I think there are big differences for the solar cells, not only the efficiency, but also what part of the spectrum can be used. My halogen bulbs are very yellowish, such warm light is typical for many home lights.
Ah-ha! You didn't provide that info in your blog. So....
Some solar cells are more optimized for the colder sun light spectrum.
I swapped the LED bulb for a 150W incandescent. Perhaps 2200 lumens so approx 45% more than the LED. The output of the first panel, on the desk, was now 541uW - approx 30x as much. Moving it to 1m below the bulb increased that to 1410uW or approx 17x LED bulb.
Scaled up to your panel that would be 1.05mW and 2.73mW. In the second case at 1m from the bulb lux = lumens/area = 2200 lumens / (4 x pi x r^2) = 175lux. 2.73mW/175*200 = 3.12mW. If your panel is 22% efficient that makes mine 13.7% which is about what I'd expect given their age and being
cheap polycrystalline cells from eBay So from this I think the conclusion is that you should expect
*much* lower outputs with LED lighting at similar Lux levels - which you'd expect as they put out much less power in total. The colour temperature is almost irrelevant - a 100W incandescent bulb puts out 100W of energy, of which the panel is responsive to perhaps 35% of the spectrum - ie. visible light plus some of the near infra-red. That means a solar panel completely surrounding the bulb could receive up to 35W of light plus near infra-red.

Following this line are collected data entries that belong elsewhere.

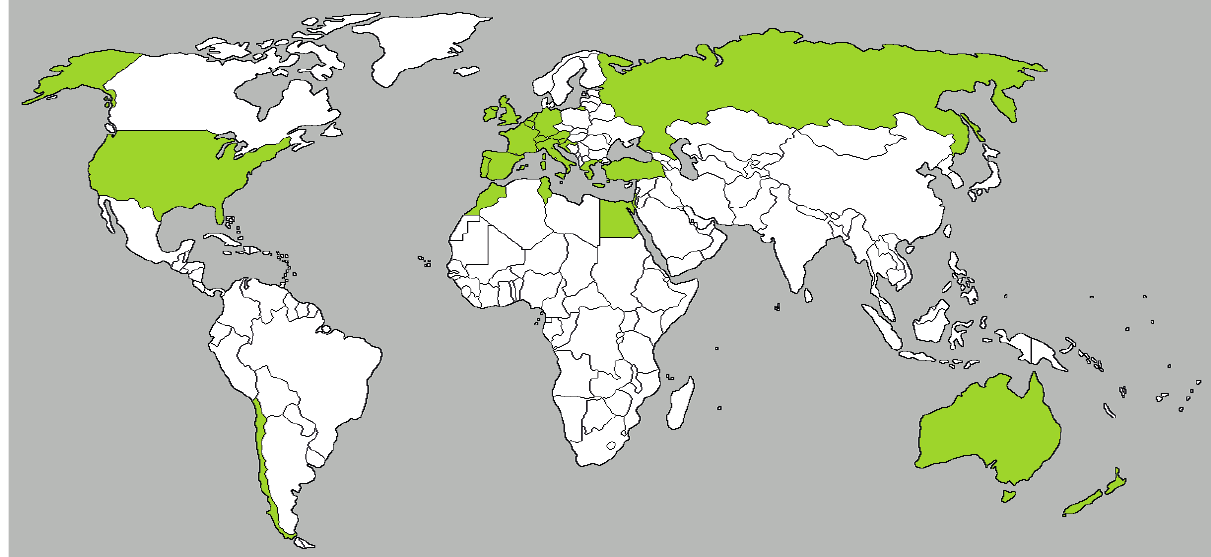
Figure 1. Countries that have expressed interest to participate in at least one of the research projects commissioned through Euphresco on research priorities for the Mediterranean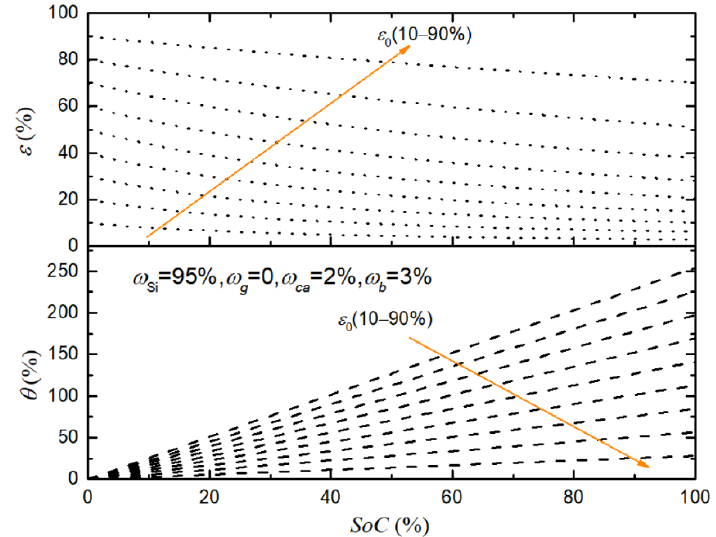
Figure 3. The evolution of porosity and volume strain with SoC for different initial porosities.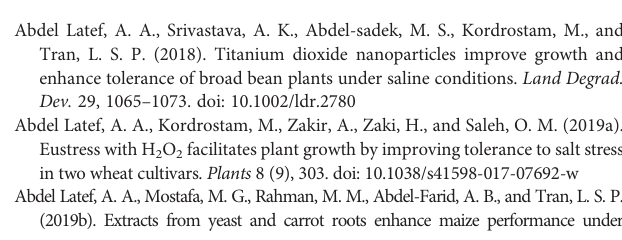
SUPPLEMENTARY FIGURE S1 | Oxygen application method for hydroponic. SUPPLEMENTARY FIGURE S2 | Infrared image to measure canopy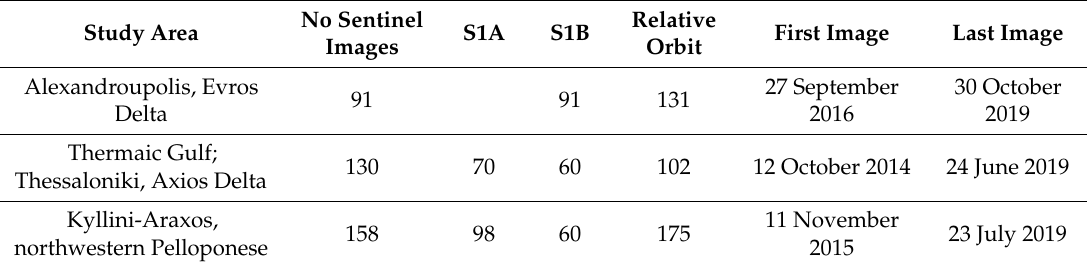
Table 1. Characteristics of the Sentinel-1 synthetic aperture radar acquisitions used in the present study. No Sentinel Relative Study Area S1A S1B First Image Last Image Images Orbit Alexandroupolis, Evros 91 Delta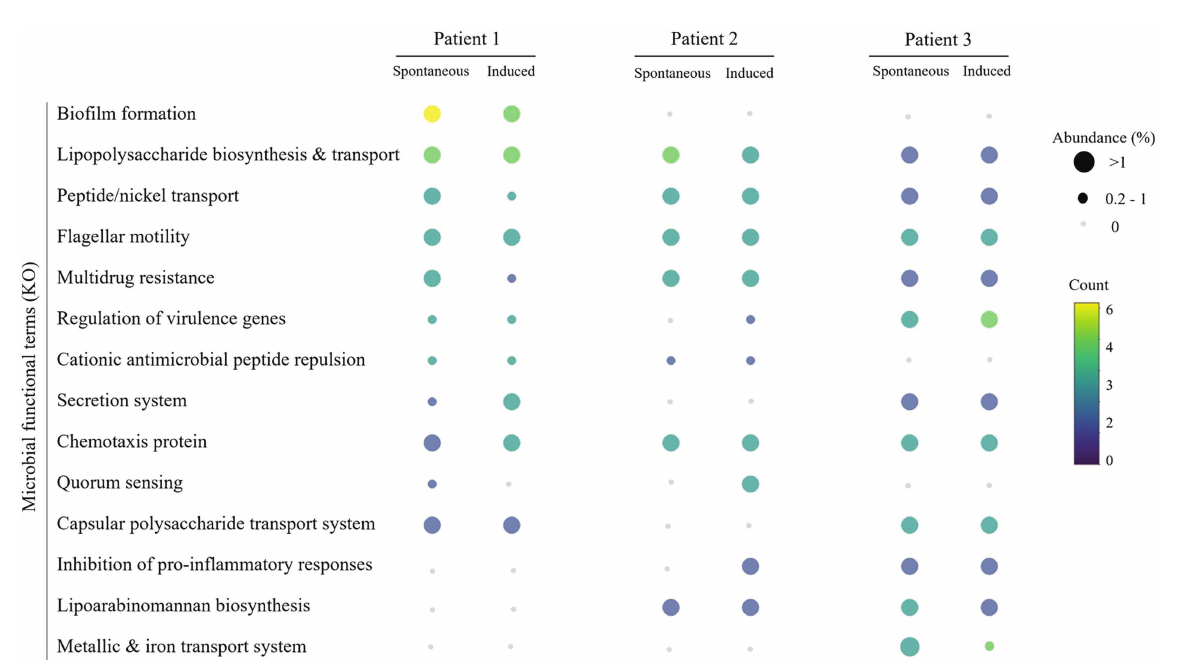
FIGURE 5 Functional annotation of the microbial proteins found in spontaneous and induced sputum samples. The relative abundance of each category corresponds to the sum of the relative abundance of each KEGG Orthology (KO) term of interest of the related category, which is indicated by the size of the dot. The color scale corresponds to the number of KO terms of interest involved in each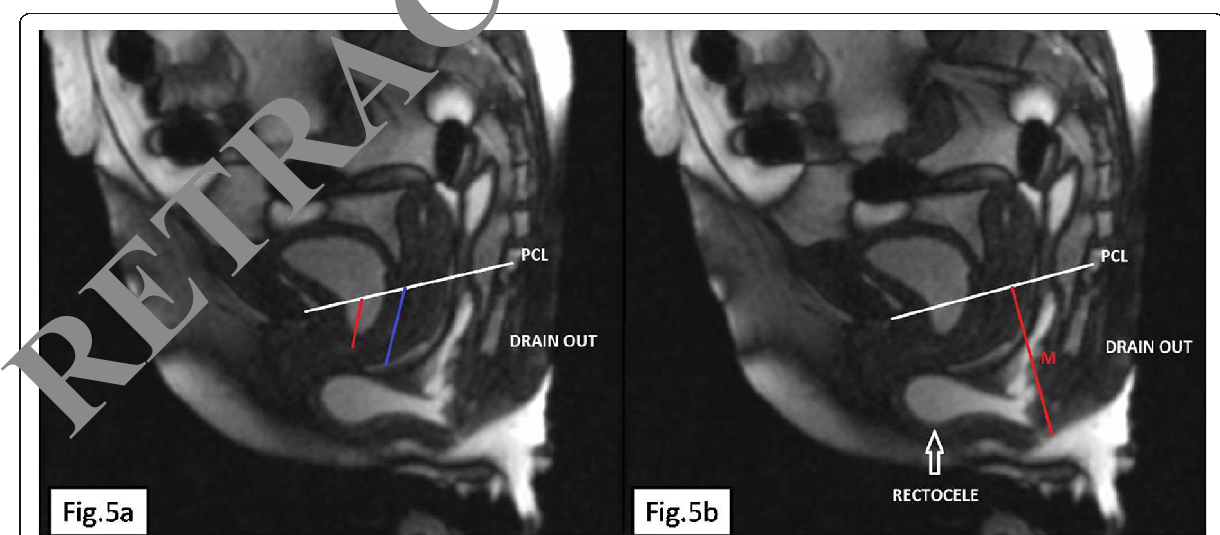
Fig. 5 Descent of all the compartments. Terminal drain out (defecation phase) of same patient as in Fig. 4 reveals descent of bladder neck (red line) and cervix (blue line) ( a ). Same patient also shows severe ano-rectal junction decent (red line) with retention of jelly in anterior rectocele (white arrow) ( b ). This picture highlights the role of running the defecation phase imaging for a sufficient time to demonstrate the full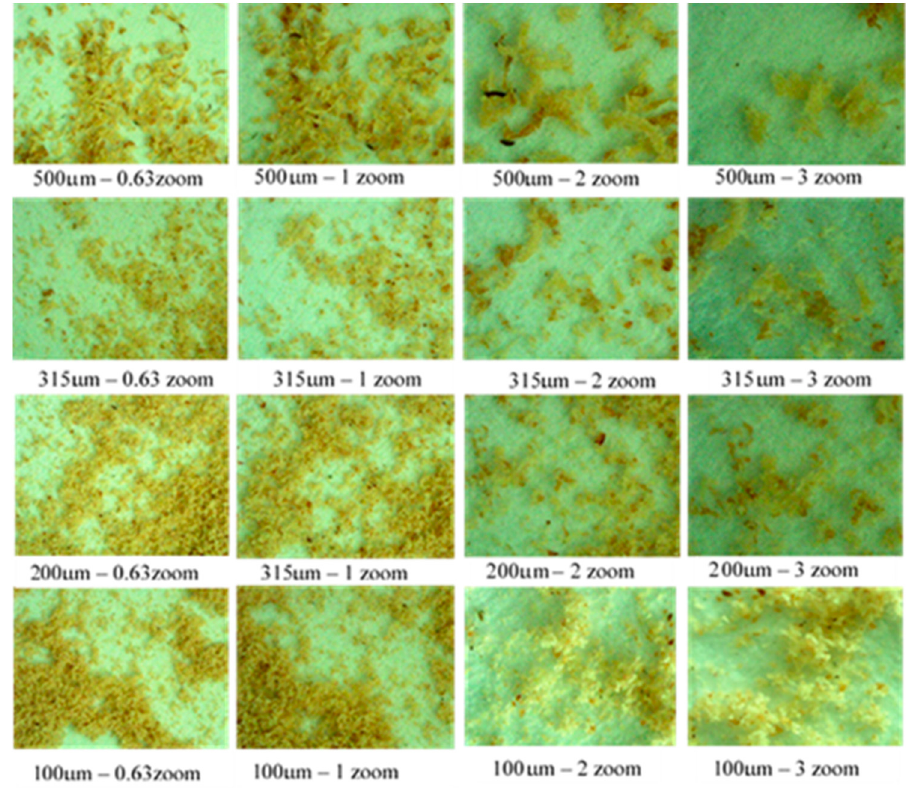
Figure 6. Marblewood dust particles and their shape.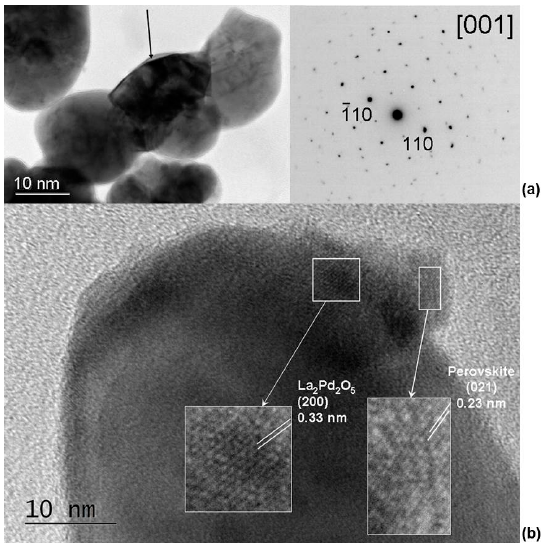
Figure 2. Bright field images and SAED ( a ), HRTEM ( b ) of Pd-LMO/Imp.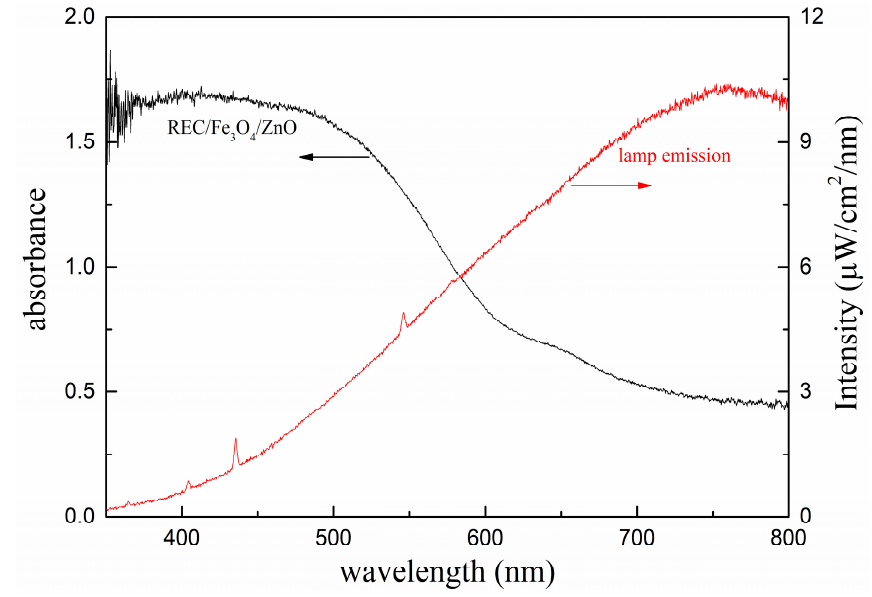
Figure 11. Absorption spectrum of REC/Fe 3 O 4 /ZnO (1:0.3:0.5) and the irradiance of lamp using in this study.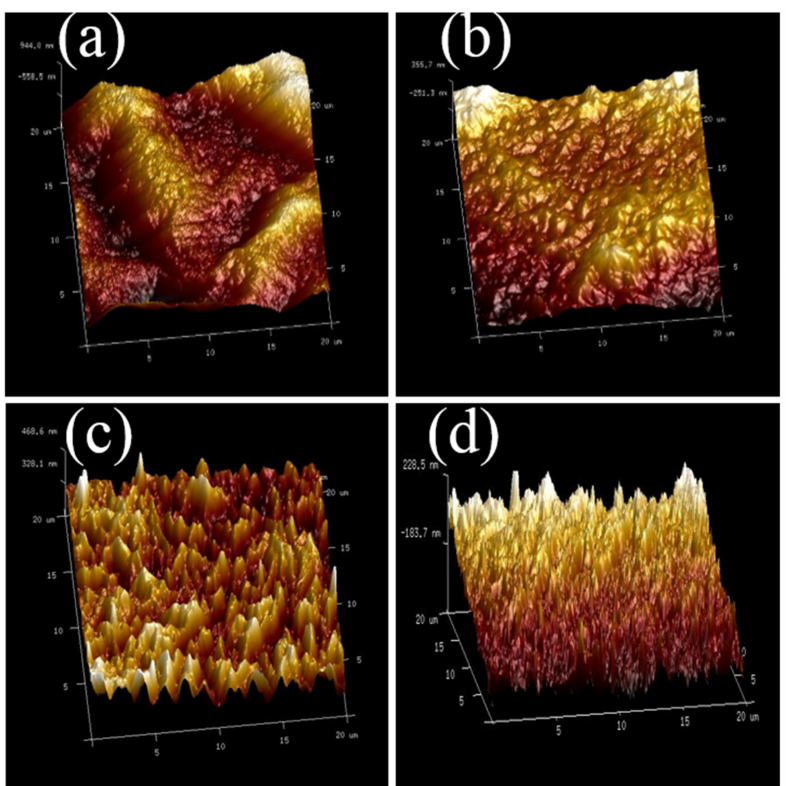
Figure 6. 3D morphology images of BWPU 5000 ( a ), BWPU 10,000 ( b ), PWPU 5000 ( c ) and PWPU 10,000 ( d ).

An equivalent 13W LED bulb may lose 3W in the driver; of the remaining 10W the LEDs may be around 14% efficient so perhaps 1.4W would be available for the solar panel with rest being dissipated as low temperature heat which the panel can't utilise. 1.4W is 1/25 of the power aailable from the incandescent - which isn't far of what I observed notwithstanding the very crude experimental conditions and broad assumptions.
This is made worse by the severe drop off in efficiency of a solar cell, including monocrystalline, at low light levels. At 200 lux when provided by the sun or an incandescent bulb, the drop off may be minimal but 200 lux from an LED is a very much lower power level and the efficiency may well be much worse. I say *may* as the spectra are very different so more research is needed to be sure. Its easy to measure though using your panel of choice and a suitably LED lit room.
Some/many people may still use halogen bulbs in downlights, but lots have switched to LEDs and it's probably only a matter of time before they are banned altogether. Unfortunately I think you are going to have to rethink this project.